▸ **WHAT THE TASK REQUIRES**
Print the tea review below in full, with no changes to its wording or punctuation.

Art of Tea produce some lovely teas, beautifully packaged, and this is no exception. This is a lovely smooth and mellow sleep blend, completely organic and with no added flavourings. The flavours are very well balanced so that it’s not too citrusy, nor too perfumed, nor too minty. It’s a relaxing, calming bedtime drink that soothes, and it is one of our absolute favourite ways to get to sleep.

Packaging: certified 100% organic by the USDA this is a loose tea and is available in an Artisan tea tin, a 4oz zip pouch and a 1lb zip pouch.

#2 Whittard of Chelsea: “Sleepy Tea”

Ingredients: Camomile, Linden Flowers, Elderflower, Liquorice, Marigold Flowers, Lavender Flowers

A long-term favourite of ours, we grew up drinking Whittard teas and have long turned to this as a night time soother. This is both refreshing and calming at the same time. It’s soft and mellow and floral without being too sweet. No mint or citrus in this one but the linden flowers give it a slight flavour of lime that is really lovely and the liquorice gives it a delicious mellow aftertaste.

Stored data entries
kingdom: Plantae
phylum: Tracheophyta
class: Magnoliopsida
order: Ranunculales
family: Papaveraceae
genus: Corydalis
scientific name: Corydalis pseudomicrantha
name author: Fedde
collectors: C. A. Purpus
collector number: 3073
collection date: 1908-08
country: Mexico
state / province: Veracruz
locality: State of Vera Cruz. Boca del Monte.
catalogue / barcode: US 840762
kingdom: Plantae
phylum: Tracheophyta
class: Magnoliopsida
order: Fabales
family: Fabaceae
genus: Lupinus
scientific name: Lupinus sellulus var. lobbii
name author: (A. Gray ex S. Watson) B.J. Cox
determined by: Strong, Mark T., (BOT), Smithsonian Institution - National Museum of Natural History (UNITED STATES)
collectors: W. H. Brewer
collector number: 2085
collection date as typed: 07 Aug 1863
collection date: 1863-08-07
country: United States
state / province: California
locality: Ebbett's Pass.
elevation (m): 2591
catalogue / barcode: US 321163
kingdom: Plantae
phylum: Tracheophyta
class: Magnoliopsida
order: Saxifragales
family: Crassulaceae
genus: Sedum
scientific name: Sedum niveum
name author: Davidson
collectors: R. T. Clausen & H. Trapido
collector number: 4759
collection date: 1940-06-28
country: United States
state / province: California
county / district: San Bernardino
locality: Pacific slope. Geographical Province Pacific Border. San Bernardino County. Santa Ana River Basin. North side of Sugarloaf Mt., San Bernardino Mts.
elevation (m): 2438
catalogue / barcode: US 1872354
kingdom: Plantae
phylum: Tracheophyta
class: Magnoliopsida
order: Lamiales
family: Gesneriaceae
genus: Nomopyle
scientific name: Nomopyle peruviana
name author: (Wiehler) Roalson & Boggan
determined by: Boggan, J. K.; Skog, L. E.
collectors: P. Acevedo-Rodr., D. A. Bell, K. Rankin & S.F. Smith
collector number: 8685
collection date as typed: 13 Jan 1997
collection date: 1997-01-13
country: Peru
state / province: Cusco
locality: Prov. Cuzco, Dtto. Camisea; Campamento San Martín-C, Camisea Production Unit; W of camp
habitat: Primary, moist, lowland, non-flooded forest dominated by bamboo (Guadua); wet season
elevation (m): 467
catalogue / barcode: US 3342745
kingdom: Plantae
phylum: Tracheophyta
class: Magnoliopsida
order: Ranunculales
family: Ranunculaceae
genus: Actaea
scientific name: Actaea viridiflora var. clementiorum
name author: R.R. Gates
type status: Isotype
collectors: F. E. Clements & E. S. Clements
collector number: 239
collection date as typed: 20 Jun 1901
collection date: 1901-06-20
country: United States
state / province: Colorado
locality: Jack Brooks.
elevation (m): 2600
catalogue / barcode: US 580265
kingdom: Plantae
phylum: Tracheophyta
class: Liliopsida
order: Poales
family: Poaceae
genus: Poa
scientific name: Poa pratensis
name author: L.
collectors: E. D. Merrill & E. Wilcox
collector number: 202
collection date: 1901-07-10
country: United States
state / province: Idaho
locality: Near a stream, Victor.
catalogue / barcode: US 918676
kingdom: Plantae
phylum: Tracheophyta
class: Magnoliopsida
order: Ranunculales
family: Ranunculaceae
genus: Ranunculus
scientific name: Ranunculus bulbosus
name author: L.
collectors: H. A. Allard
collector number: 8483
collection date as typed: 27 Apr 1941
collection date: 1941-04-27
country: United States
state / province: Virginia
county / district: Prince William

▸ **TASK OUTPUT**
Art of Tea produce some lovely teas, beautifully packaged, and this is no exception. This is a lovely smooth and mellow sleep blend, completely organic and with no added flavourings. The flavours are very well balanced so that it’s not too citrusy, nor too perfumed, nor too minty. It’s a relaxing, calming bedtime drink that soothes, and it is one of our absolute favourite ways to get to sleep.

Packaging: certified 100% organic by the USDA this is a loose tea and is available in an Artisan tea tin, a 4oz zip pouch and a 1lb zip pouch.

#2 Whittard of Chelsea: “Sleepy Tea”

Ingredients: Camomile, Linden Flowers, Elderflower, Liquorice, Marigold Flowers, Lavender Flowers

A long-term favourite of ours, we grew up drinking Whittard teas and have long turned to this as a night time soother. This is both refreshing and calming at the same time. It’s soft and mellow and floral without being too sweet. No mint or citrus in this one but the linden flowers give it a slight flavour of lime that is really lovely and the liquorice gives it a delicious mellow aftertaste.